Marymount students are working to challenge, shape, and change the world around them. On Juneteenth, ten Marymount School of New York students and two adult chaperones traveled to the Romero Center Ministries (RCM) in Camden, New Jersey, for an immersive experience of service and transformation. They were joined by three students and one chaperone from Marymount High School Los Angeles. It was an opportunity to learn the differences between justice and charity and reflect on how community service can lead to personal growth and development.
Romero Center Ministries hosts high school and college students from around the country and provides them with unique opportunities to learn about faith, community, and service. Throughout the week, the students experienced different kinds of community service including spending time at a daycare center with adults who have a variety of needs, sorting and packing food donations at the Food Bank of South Jersey, cleaning out and preparing a local church to welcome children for summer camp, volunteering at a nursing home, and preparing meals for the Metropolitan Area Neighborhood Nutrition Alliance (MANNA) in Philadelphia. Each of these experiences introduced the students to individuals who were willing to share their stories and help them gain a deeper insight into the systemic injustices that residents of Camden regularly face.
Following their service work at various sites, the students returned to the Romero Center to participate in reflection activities with students from other high schools. These activities provided an opportunity to thoughtfully consider their community engagement and the moments that had the greatest impact for them and held the greatest challenges.
They were invited to engage in a daily examen exercise and think about how they could have a significant impact on their own communities back home.
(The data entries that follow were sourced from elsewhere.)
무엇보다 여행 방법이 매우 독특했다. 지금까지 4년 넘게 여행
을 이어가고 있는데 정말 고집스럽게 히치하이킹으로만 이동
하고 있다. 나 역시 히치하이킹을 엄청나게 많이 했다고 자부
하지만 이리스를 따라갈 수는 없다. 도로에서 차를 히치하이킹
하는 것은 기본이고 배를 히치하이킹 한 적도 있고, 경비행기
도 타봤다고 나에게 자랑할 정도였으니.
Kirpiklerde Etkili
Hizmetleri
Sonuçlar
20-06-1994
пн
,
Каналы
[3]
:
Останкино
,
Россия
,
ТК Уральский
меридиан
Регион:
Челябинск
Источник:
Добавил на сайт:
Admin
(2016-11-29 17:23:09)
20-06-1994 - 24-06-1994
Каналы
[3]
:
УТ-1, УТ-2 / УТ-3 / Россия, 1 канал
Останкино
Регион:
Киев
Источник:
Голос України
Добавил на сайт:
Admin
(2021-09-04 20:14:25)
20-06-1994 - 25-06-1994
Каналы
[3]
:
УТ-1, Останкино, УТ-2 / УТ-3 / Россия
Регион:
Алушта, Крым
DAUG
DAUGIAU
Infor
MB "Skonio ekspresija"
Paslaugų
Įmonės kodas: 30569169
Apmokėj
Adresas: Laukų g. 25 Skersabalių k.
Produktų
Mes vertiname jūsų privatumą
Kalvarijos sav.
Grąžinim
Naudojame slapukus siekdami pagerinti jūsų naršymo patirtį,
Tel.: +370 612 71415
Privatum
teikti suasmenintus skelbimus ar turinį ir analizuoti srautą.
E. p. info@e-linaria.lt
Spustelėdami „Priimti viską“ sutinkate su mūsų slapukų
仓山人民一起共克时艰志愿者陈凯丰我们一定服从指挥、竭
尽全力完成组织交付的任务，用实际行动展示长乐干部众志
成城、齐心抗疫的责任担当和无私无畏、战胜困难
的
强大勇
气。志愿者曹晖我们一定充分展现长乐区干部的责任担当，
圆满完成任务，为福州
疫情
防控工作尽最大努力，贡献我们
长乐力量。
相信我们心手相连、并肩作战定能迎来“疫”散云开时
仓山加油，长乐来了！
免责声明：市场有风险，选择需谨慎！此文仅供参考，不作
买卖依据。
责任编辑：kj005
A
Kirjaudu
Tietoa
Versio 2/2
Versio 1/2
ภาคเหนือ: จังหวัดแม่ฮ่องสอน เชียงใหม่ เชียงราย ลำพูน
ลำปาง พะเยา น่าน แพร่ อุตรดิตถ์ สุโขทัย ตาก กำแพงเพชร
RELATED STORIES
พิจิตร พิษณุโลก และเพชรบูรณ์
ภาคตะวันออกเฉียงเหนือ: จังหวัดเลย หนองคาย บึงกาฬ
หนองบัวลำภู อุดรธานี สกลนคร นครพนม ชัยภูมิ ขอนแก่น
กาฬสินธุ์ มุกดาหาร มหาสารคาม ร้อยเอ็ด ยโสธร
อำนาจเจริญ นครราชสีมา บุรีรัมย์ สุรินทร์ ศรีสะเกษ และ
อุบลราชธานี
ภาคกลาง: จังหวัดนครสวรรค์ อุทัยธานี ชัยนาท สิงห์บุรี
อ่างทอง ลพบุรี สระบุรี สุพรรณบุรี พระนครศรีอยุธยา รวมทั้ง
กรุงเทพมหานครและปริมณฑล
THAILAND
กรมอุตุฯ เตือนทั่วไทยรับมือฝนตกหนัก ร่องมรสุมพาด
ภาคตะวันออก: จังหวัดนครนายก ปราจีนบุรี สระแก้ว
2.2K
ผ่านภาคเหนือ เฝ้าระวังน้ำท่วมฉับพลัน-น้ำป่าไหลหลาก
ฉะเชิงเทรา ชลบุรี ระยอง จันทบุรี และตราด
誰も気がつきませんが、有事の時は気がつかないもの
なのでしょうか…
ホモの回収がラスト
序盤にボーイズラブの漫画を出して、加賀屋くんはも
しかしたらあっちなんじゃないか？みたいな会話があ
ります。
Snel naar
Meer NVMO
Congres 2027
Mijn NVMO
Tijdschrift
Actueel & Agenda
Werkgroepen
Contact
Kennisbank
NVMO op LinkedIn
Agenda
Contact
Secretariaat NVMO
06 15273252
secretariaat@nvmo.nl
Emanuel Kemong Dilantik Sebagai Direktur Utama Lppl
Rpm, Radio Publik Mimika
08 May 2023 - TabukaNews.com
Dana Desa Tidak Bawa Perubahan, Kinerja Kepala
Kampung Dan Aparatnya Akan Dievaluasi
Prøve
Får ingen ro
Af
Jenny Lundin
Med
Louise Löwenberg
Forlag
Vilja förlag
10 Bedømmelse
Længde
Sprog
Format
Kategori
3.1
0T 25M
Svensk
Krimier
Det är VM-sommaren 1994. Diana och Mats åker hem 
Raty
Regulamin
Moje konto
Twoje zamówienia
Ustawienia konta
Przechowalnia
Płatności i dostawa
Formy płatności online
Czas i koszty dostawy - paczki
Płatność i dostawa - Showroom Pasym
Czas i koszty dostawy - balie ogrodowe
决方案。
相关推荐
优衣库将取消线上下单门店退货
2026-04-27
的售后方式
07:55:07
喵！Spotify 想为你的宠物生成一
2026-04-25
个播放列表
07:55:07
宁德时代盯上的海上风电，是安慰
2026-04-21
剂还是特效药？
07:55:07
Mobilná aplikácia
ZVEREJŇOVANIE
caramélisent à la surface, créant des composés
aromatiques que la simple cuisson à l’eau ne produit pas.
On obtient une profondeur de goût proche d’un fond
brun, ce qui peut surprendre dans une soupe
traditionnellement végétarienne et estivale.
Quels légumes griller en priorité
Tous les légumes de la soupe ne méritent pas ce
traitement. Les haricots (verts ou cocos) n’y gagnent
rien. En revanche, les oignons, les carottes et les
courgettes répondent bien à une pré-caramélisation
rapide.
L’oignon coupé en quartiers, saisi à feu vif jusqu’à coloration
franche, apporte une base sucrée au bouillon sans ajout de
Those from RSHM schools had a chance to reflect and pray with one another while discussing their shared mission and history. They discussed the influence of Mother Butler at both schools and noted her impressive legacy of service and commitment to those on the margins.
In addition to serving the community in Camden, students also had the opportunity to learn about different principles of Catholic Social Teaching (CST). The days were organized around CST themes like the Life and Dignity of the Human Person, the Preferential Option for the Poor and Vulnerable, and Rights and Responsibilities. Their service helped them reflect on these themes and think about how they could integrate these principles into their lives in practical and tangible ways. The program at RCM emphasized living in solidarity with the residents of Camden. For example, each person participated in a “food challenge” where everyone bought their food for the day at a local grocery store with only $4 to spend. They then prepared breakfast, lunch, and dinner for the day on this meager budget and learned about the limited options for those who live on government assistance. Everyone also had the opportunity to attend daily Mass alongside members of the parish where RCM is housed, St. Joseph Pro-Cathedral in Camden.
RCM is named in honor of St. Oscar Romero, the Archbishop of San Salvador who was assassinated in 1980 and canonized in 2018. The spirit of St. Oscar Romero plays a significant role at RCM because Romero, like Mother Butler and Pere Gailhac, was a strong supporter of those on the margins, and he actively spoke out against injustices that were being perpetrated against poor, migrant workers.
Serving in the spirit of St. Oscar Romero, Pere Gailhac, and Mother Butler at RCM provided each participant with a time of true encounter and transformation. They will continue seeking new ways to serve those in their communities and take the lessons they learned at RCM to challenge, shape, and change the world in new and different ways.